The U.S. government is not expected to purchase Bitcoin in 2025, but may

use existing reserves to build inventory and promote discussions among government departments and agencies to expand Bitcoin reserve policies.

- @intangiblecoins

U.S. Securities and Exchange Commission (SEC) expected to investigate

Prometheum, first-of-its-kind “special purpose broker”

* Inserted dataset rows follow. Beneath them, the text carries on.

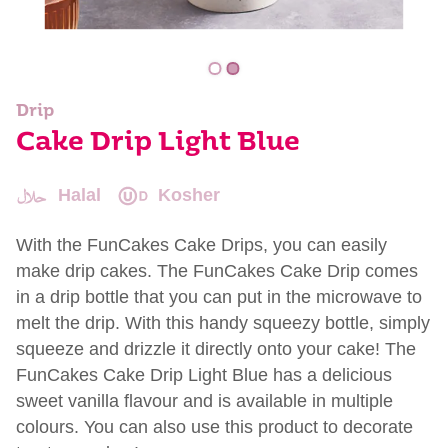
Drip
Cake Drip Light Blue
Halal
Kosher
With the FunCakes Cake Drips, you can easily
make drip cakes. The FunCakes Cake Drip comes
in a drip bottle that you can put in the microwave to
melt the drip. With this handy squeezy bottle, simply
squeeze and drizzle it directly onto your cake! The
FunCakes Cake Drip Light Blue has a delicious
sweet vanilla flavour and is available in multiple
colours. You can also use this product to decorate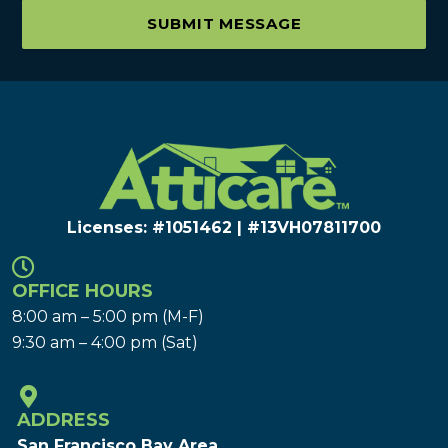
SUBMIT MESSAGE
Licenses: #1051462 | #13VH078117​00
OFFICE HOURS
8:00 am – 5:00 pm (M-F)
9:30 am – 4:00 pm (Sat)
ADDRESS
San Francisco Bay Area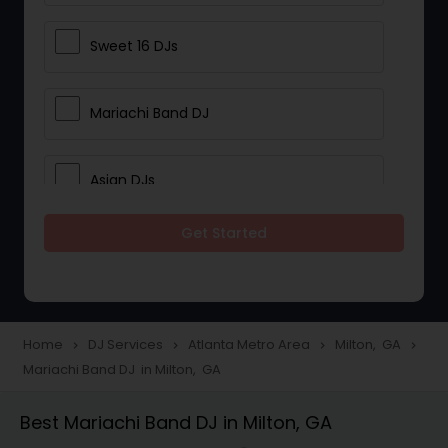
Sweet 16 DJs
Mariachi Band DJ
Asian DJs
Get Started
Event DJs
Party DJs
Home
DJ Services
Atlanta Metro Area
Milton, GA
navigate_next
navigate_next
navigate_next
navigate_next
Mariachi Band DJ in Milton, GA
Wedding Band DJ
Best Mariachi Band DJ in Milton, GA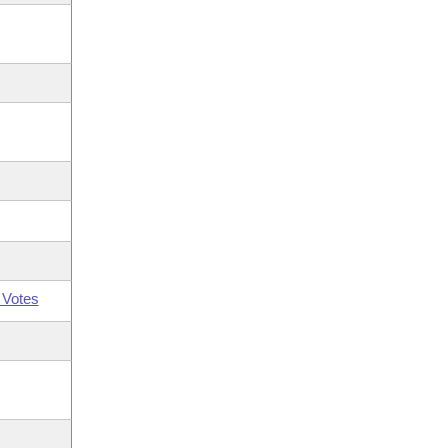
 Votes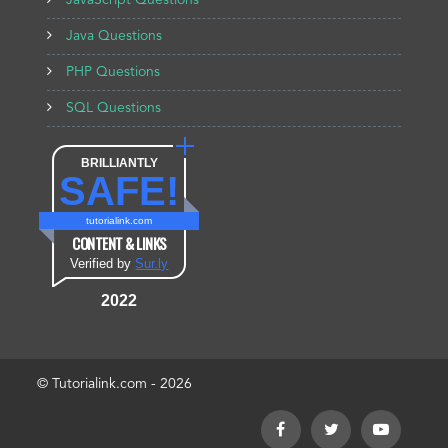
JavaScript Questions
Java Questions
PHP Questions
SQL Questions
BRILLIANTLY
SAFE!
tutorialink.com
CONTENT & LINKS
Verified by
Sur.ly
2022
© Tutorialink.com - 2026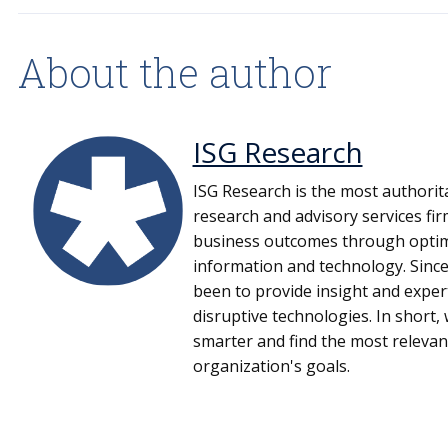
About the author
ISG Research
ISG Research is the most authorit
research and advisory services fi
business outcomes through optima
information and technology. Since
been to provide insight and expe
disruptive technologies. In short
smarter and find the most relevan
organization's goals.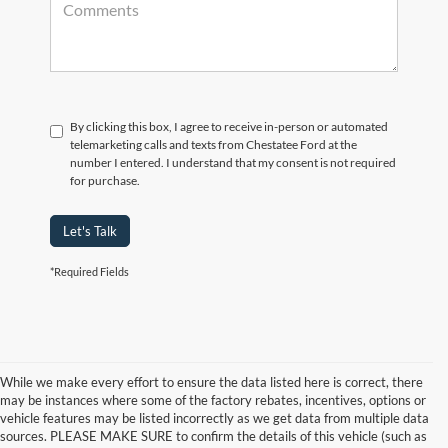
By clicking this box, I agree to receive in-person or automated
telemarketing calls and texts from Chestatee Ford at the
number I entered. I understand that my consent is not required
for purchase.
Let's Talk
*Required Fields
While we make every effort to ensure the data listed here is correct, there
may be instances where some of the factory rebates, incentives, options or
vehicle features may be listed incorrectly as we get data from multiple data
sources. PLEASE MAKE SURE to confirm the details of this vehicle (such as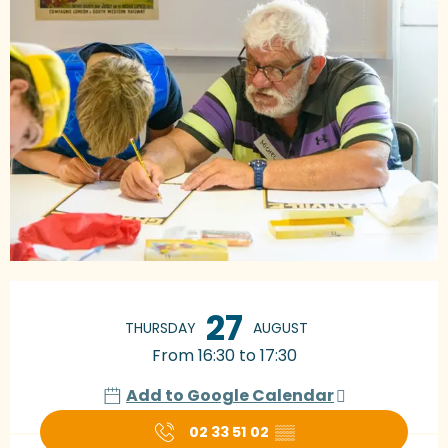
Opening hours & contact details
27
THURSDAY
AUGUST
From 16:30 to 17:30
Add to Google Calendar
02 33 51 02
▒▒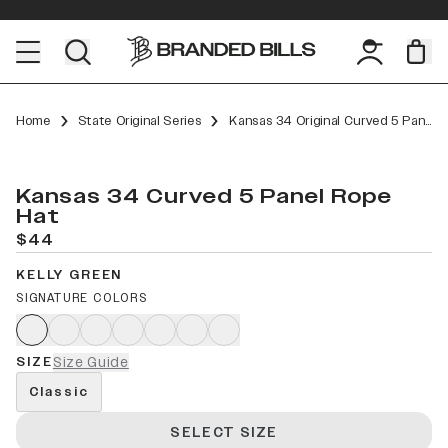
Home
State Original Series
Kansas 34 Original Curved 5 Panel Rope
Kansas 34 Curved 5 Panel Rope
Hat
$44
KELLY GREEN
SIGNATURE COLORS
SIZE
Size Guide
Classic
SELECT SIZE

Prometheum, a previously unknown broker, suddenly obtained a brand new broker license in 2023 and publicly supported SEC Chairman Gensler’s views on the status of digital asset securities, which triggered widespread doubts. Its CEO was grilled by Republican lawmakers at a congressional hearing, and Prometheum's Alternative Trading System (ATS) has not yet conducted any trades, according to FINRA records. Republicans have called on the Justice Department and SEC to investigate whether Prometheum has "ties to China," while some have pointed to irregularities in its fundraising and financial reporting. Regardless of whether an investigation is launched, the special purpose broker license is expected to be abolished in 2025.

- @intangiblecoins

Dogecoin may exceed $1 for the first time in 2025, with a market value

expected to reach $100 billion

As the world's most well-known and oldest memecoin, Dogecoin's market performance will reach a new peak in 2025. However, the peak of its market capitalization may be surpassed by the amount of budget cuts in the Government Efficiency Department. The department expects to identify and successfully implement cuts in 2025 that exceed Dogecoin’s peak market capitalization.

- @intangiblecoins

statement:

Members of Galaxy and/or Galaxy Research hold Bitcoin, Ethereum, and Dogecoin. Many predictions have not been shared, and many more could be made. These forecasts are not investment advice and do not constitute an offer, recommendation or solicitation to buy or sell any security, including Galaxy securities. These forecasts represent the views of the Galaxy Research team only as of December 2024 and do not necessarily reflect the position of Galaxy or any of its affiliates. These forecasts will not be updated.